LeWeb11: Phil Libin, CEO Evernote
by Alex. Average Reading Time: almost 2 minutes.
Live post from LeWeb 2011: Phil Libin, CEO, Evernote and Loic Le Meur, Founder, LeWeb
Orange announces that all their customers will receive a premium subscription to Evernote as part of their service, starting in Spring 2012.
Phil talks about building Evernote as a “100 year” company. They were just named as Inc. Magazine company of the year (“How It Got Great, Fast”). Loic asks for a show of hands and it looks like 90% of attendees are using the service.
Phil says that their company is built on trust. If they want people to trust Evernote with their most personal notes, then Evernote must also act transparently.
Evernote has 20 million users (the company was launched in 2008). The growth has been organic, there has been no advertising. The question is, how do they behave?

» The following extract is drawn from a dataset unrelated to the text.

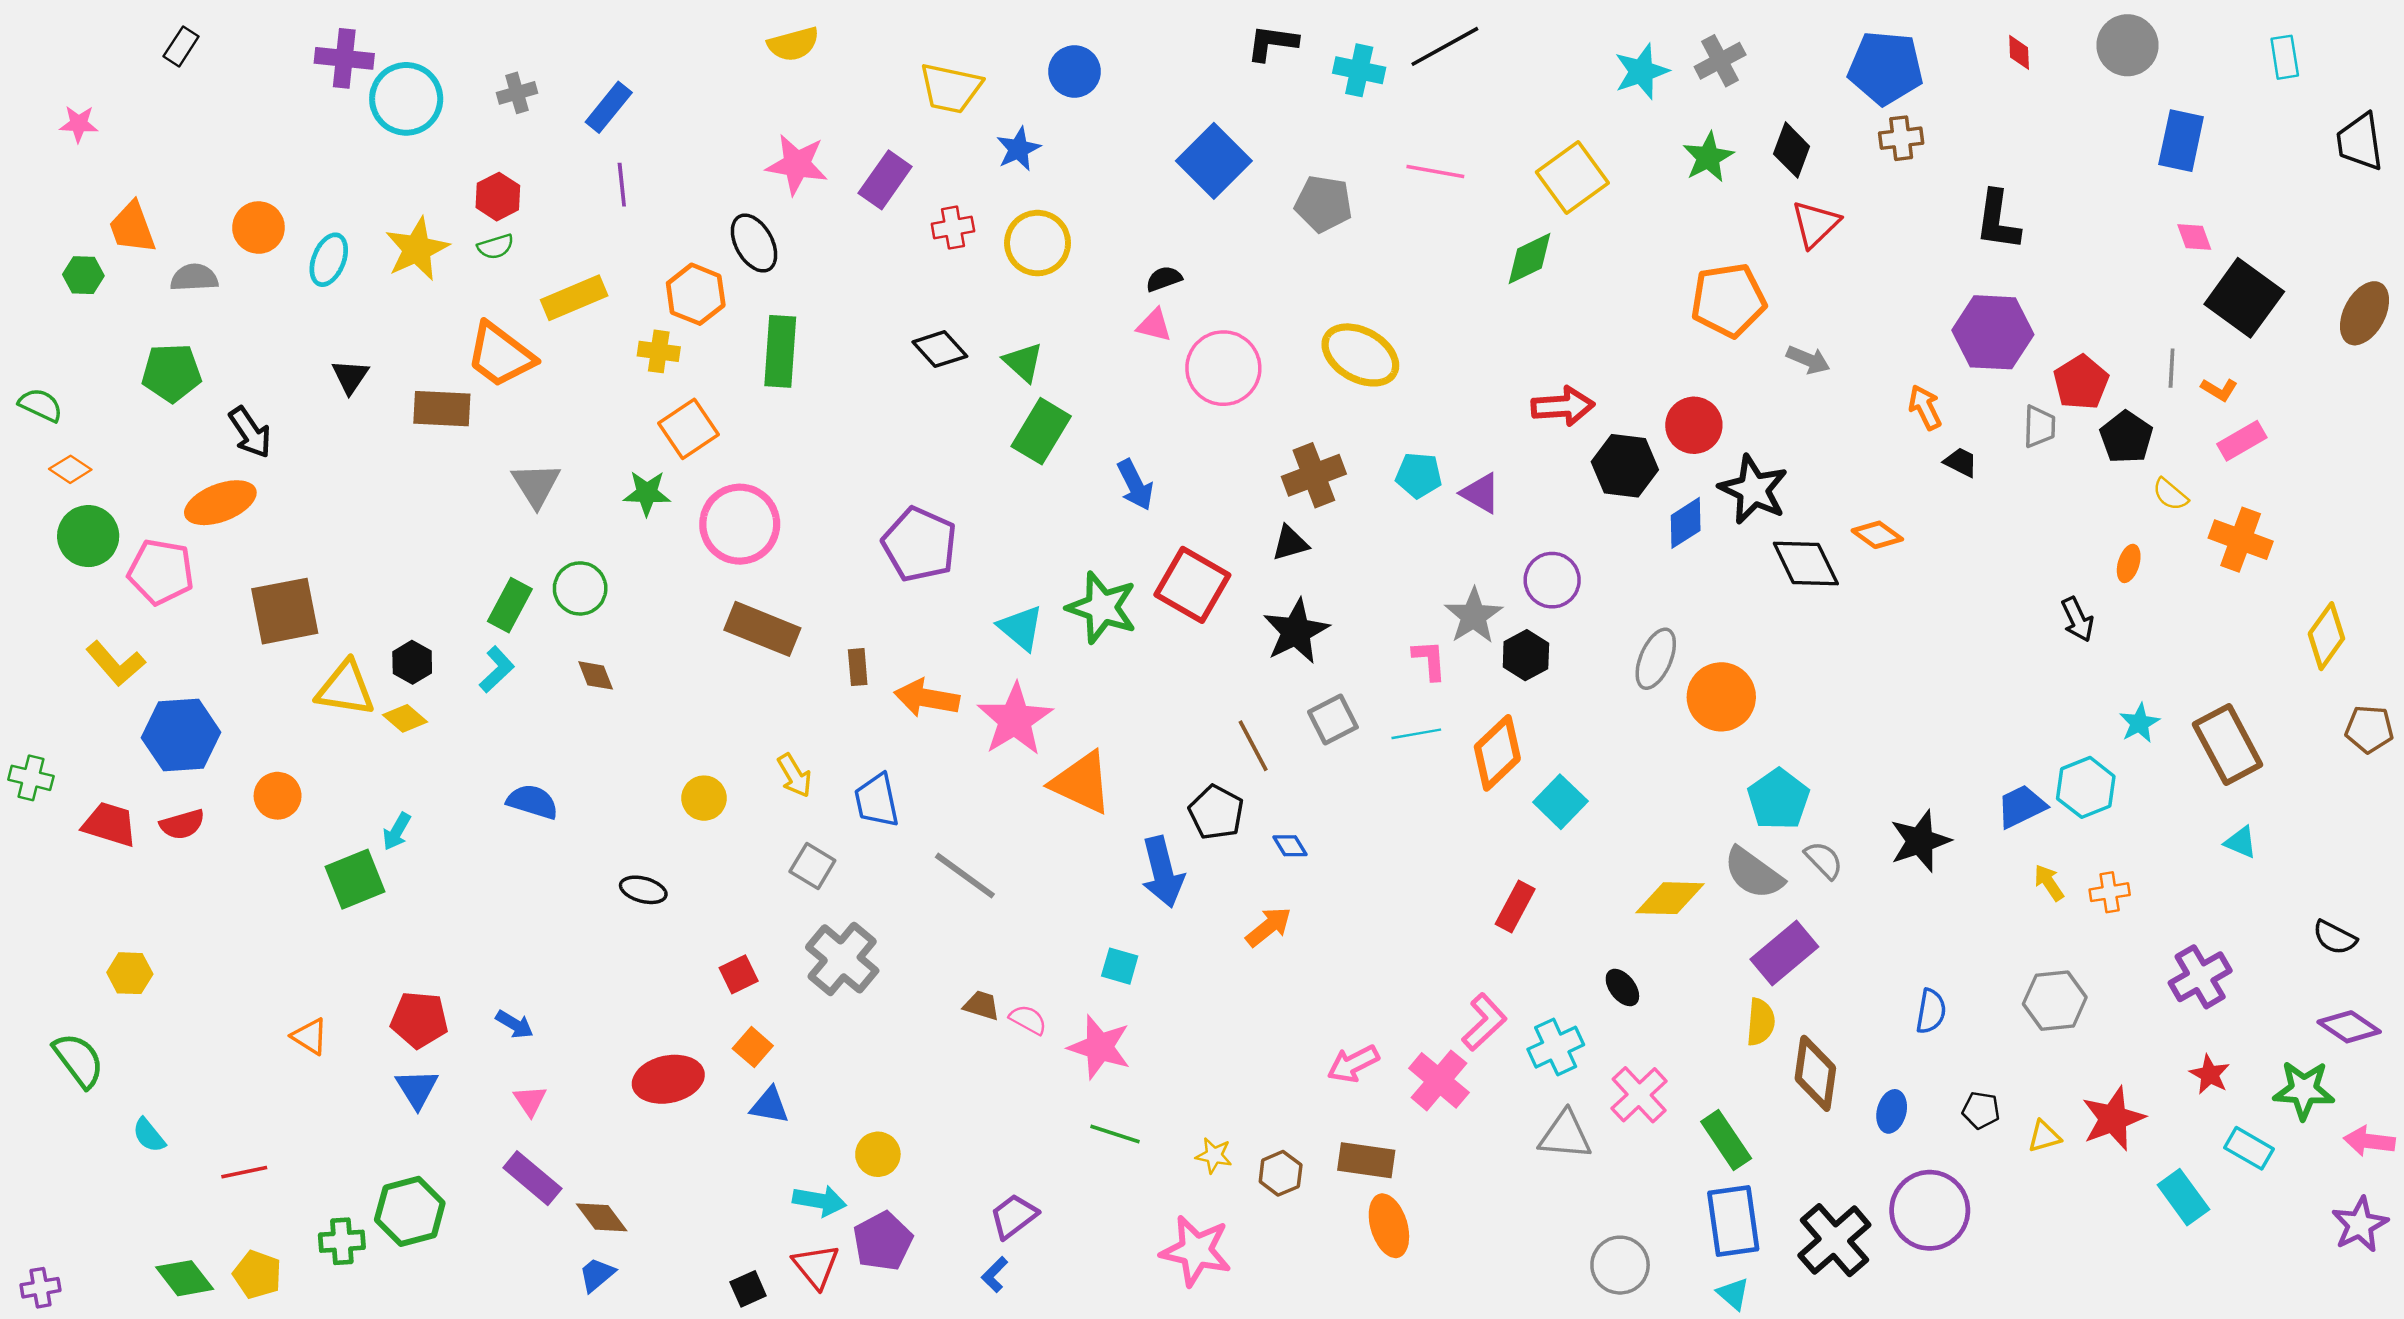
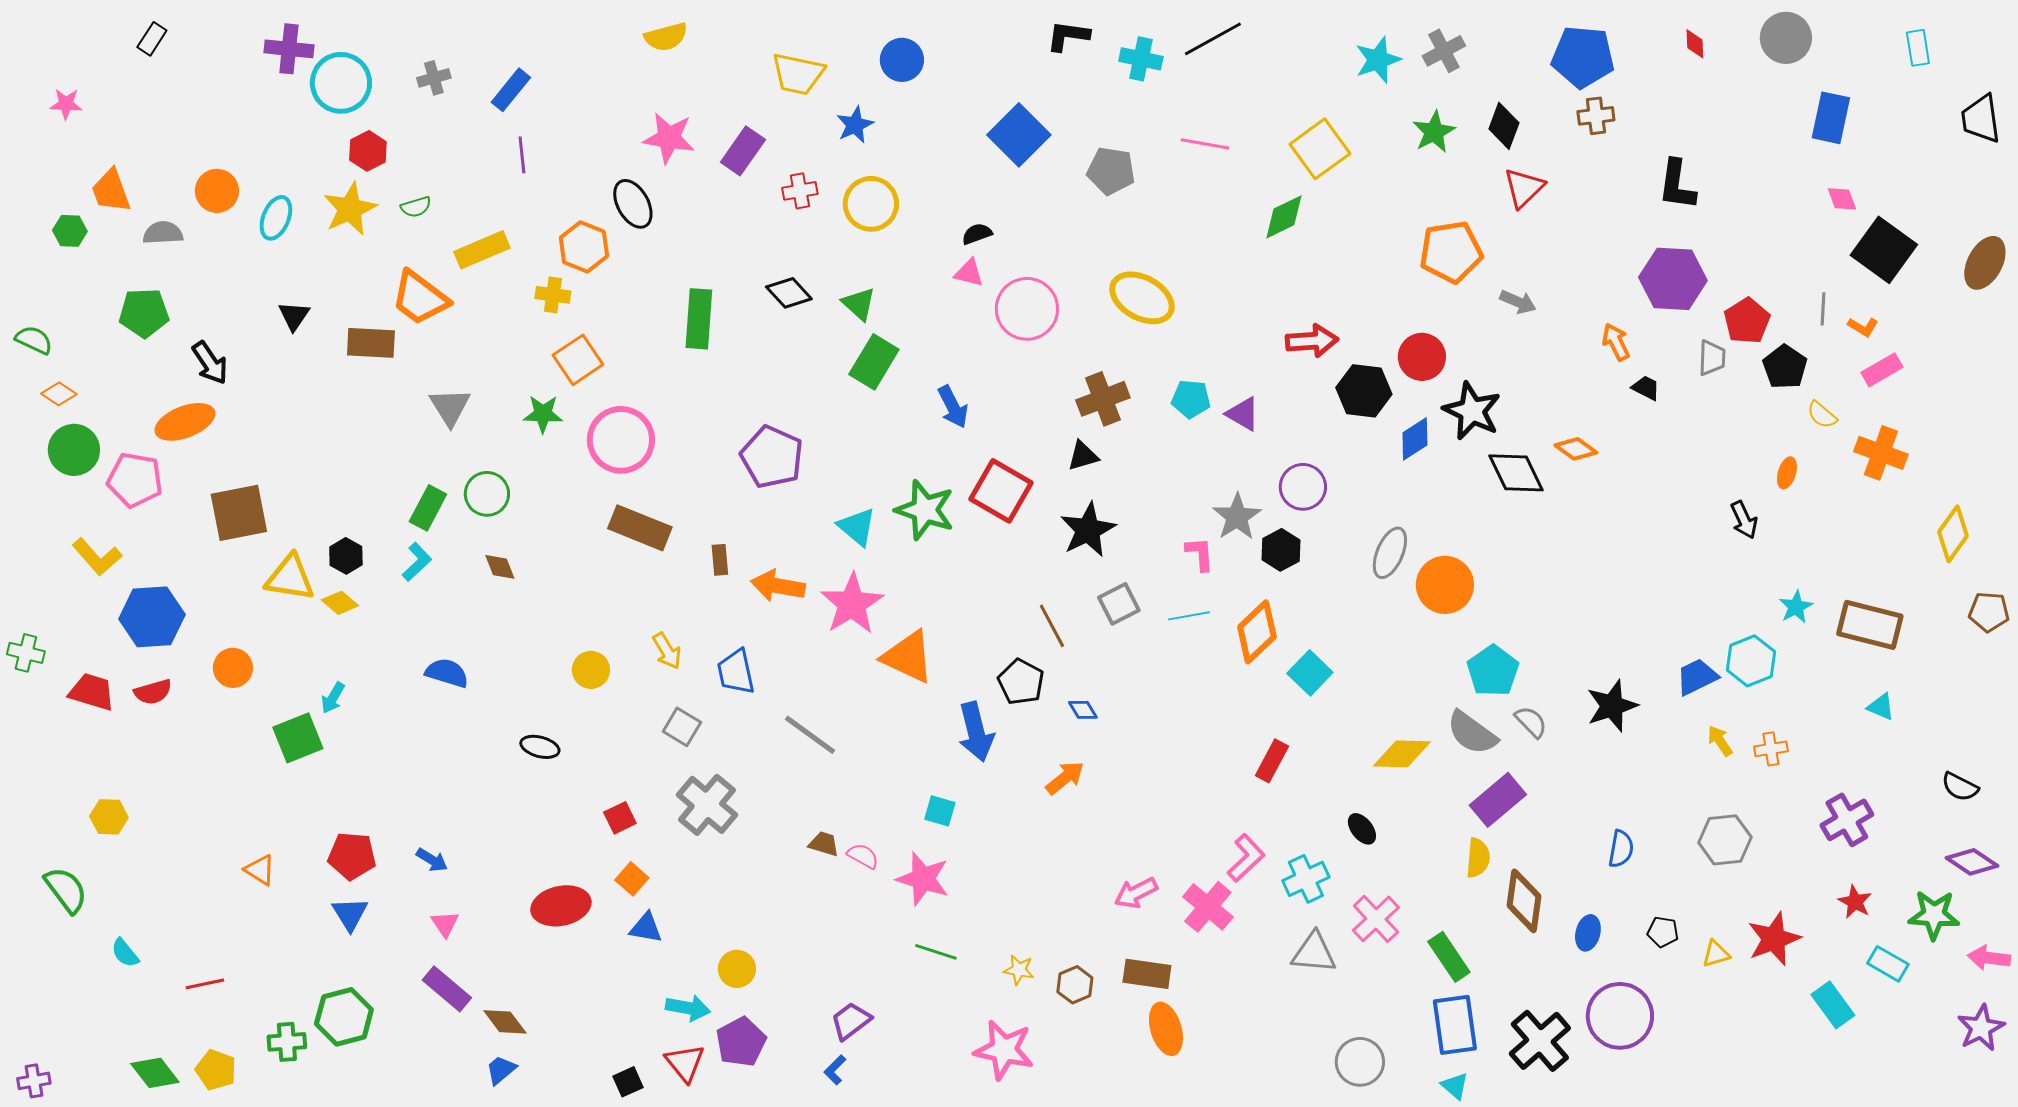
red hexagon: (498, 197) -> (368, 151), moved
green rectangle: (780, 351) -> (699, 319), moved
brown rectangle: (2228, 745) -> (1870, 625), turned -48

After the first month, there is a big drop off. But once you use Evernote after one month, you don’t leave. And then, after two years or about 27 month, people start to come back — because Evernote contains their memories.
In the first month, only one half of one percent pay for Evernote. But the longer people use Evernote, the more people pay. After 3 years of use, about 20% of people are paid subscribers. There are about 750,000 premium users, paying $5 a month or $45 a year. The company became profitable about 6 months ago, then raised about $50 million from Sequoia.
Two new and separate applications were launched yesterday: Evernote Food and Evernote Hello. On mobile, they want really simple and evident apps, rather than adding more buttons to an existing app.
Evernote Food is a simple way to capture food experiences in Evernote. You take pictures of food and share them through Facebook, Twitter, email, or you just save them privately to your own space. The app automatically captures the restaurant.
Evernote Hello is a way to capture the people you are meeting, so you can have a way to remember them later.
Phil says that “Evernote is built for me.” The apps are meant to work together, so you can capture a picture of dinner, the people you were with, and notes from the conversation.
The goal is to reimagine productivity software, which is operating like it was 30 years ago. It’s time to refresh productivity to the new era of mobile phones, social networks, etc.